A few months ago someone asked me a question I couldn’t answer fast: “when did the address-validation fix actually go live in the portal?” I knew it merged. I did not know when it shipped, because merging to main and shipping to production were the same event, and the record of that event was a green checkmark I’d have to go dig for.
So I changed the rule. Now merging to main doesn’t ship anything. To get code into production on our portal, you have to cut a git tag — a small named bookmark you attach to one exact commit — in a specific format. Pushing that tag is the only thing that fires the production deploy. No tag, no ship.
If you’re not an engineer: think of it like a printing press that only runs when you physically stamp the batch with a date. You can write and edit all day, but nothing gets printed until someone stamps it. The stamp is the release.
The stamp format is the part I like most. It’s calendar versioning: v2026.W28.1. Year, week number, then a counter for how many times we’ve shipped that week. So v2026.W28.3 is the third production release in the 28th week of 2026. You don’t decode anything — you glance at it and you know roughly when it shipped and that two releases came before it that week. Compare that to v4.11.2, which tells you nothing about when.
The old manual path still exists. GitHub Actions lets you trigger a workflow by hand with workflow_dispatch — basically a “run it now” button in the UI. I kept that, but only as the break-glass option for when prod is on fire and I need to redeploy a known-good build right now. The default, traceable path is the tag.

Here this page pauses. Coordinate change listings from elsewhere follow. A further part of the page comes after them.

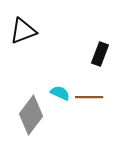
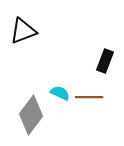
black rectangle: moved 5 px right, 7 px down
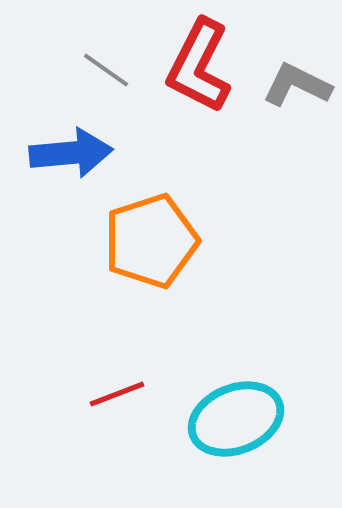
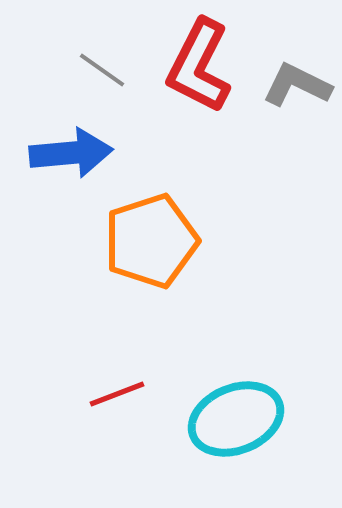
gray line: moved 4 px left
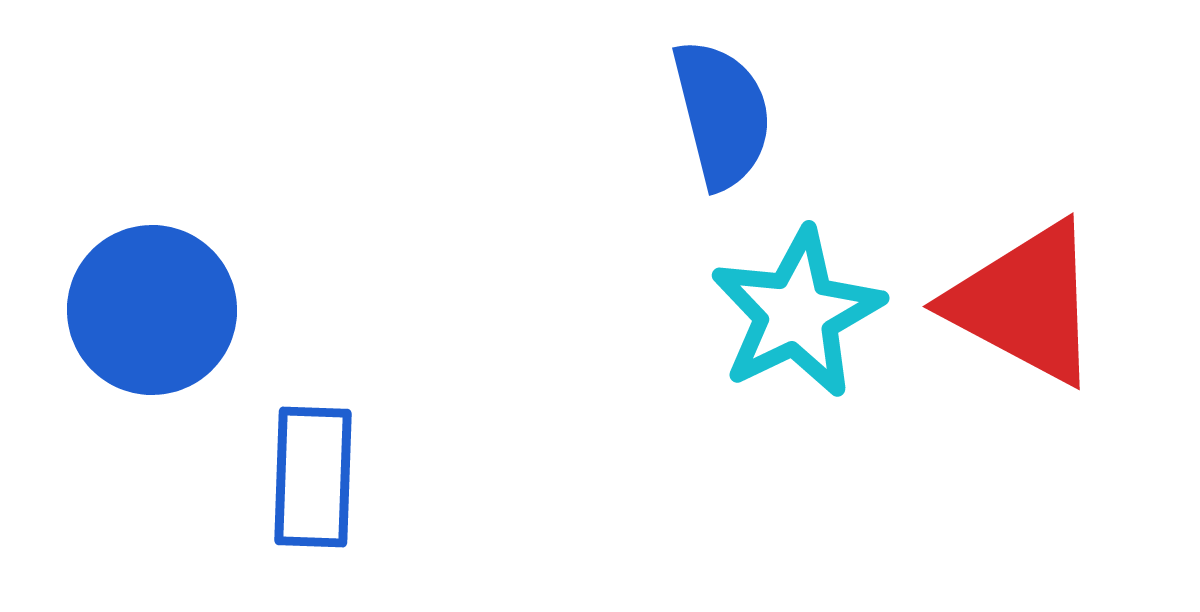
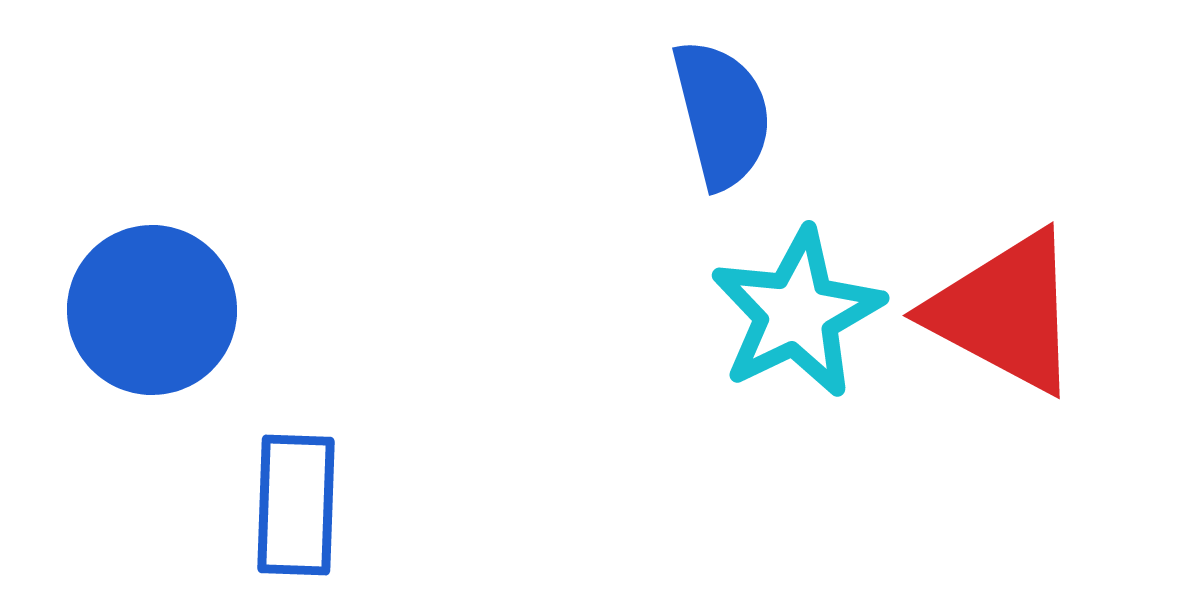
red triangle: moved 20 px left, 9 px down
blue rectangle: moved 17 px left, 28 px down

Here’s the mechanism that makes this worth it. A git tag points at an immutable commit SHA — a fixed 40-character fingerprint of the exact code. So every production release now maps one-to-one to a versioned name and a frozen snapshot of the tree. The audit trail isn’t something I maintain; it falls out of the process for free. “When did the fix ship?” becomes “which tag contains that SHA?” — a lookup, not an investigation.
Cutting the next calendar tag give me the detail
The only fiddly bit is computing the next sequential number. Read the latest tag for the current week from the GitHub API, then bump:
WEEK=$(date +%V) # ISO week, zero-padded
PREFIX="v$(date +%Y).W${WEEK}."
# highest existing sequence for this week, or 0
LAST=$(gh api repos/:owner/:repo/tags --jq \
"[.[].name | select(startswith(\"$PREFIX\"))
| ltrimstr(\"$PREFIX\") | tonumber] | max // 0")
NEXT="${PREFIX}$((LAST + 1))"
git tag "$NEXT" && git push origin "$NEXT"And the workflow listens on the tag, keeping dispatch as the manual escape hatch:
on:
push:
tags: ["v20*.W*.*"]
workflow_dispatch: {}date +%V gives you the ISO week so the number lines up with how humans talk about “week 28.”
The general move: make your default release trigger something named and immutable, not something ephemeral like a button press or a branch merge. A merge is a decision to integrate code. A tag is a decision to ship it — and those deserve to be two different acts with two different records. If you can’t answer “when did this go live” in one lookup, your release trigger is the thing to change.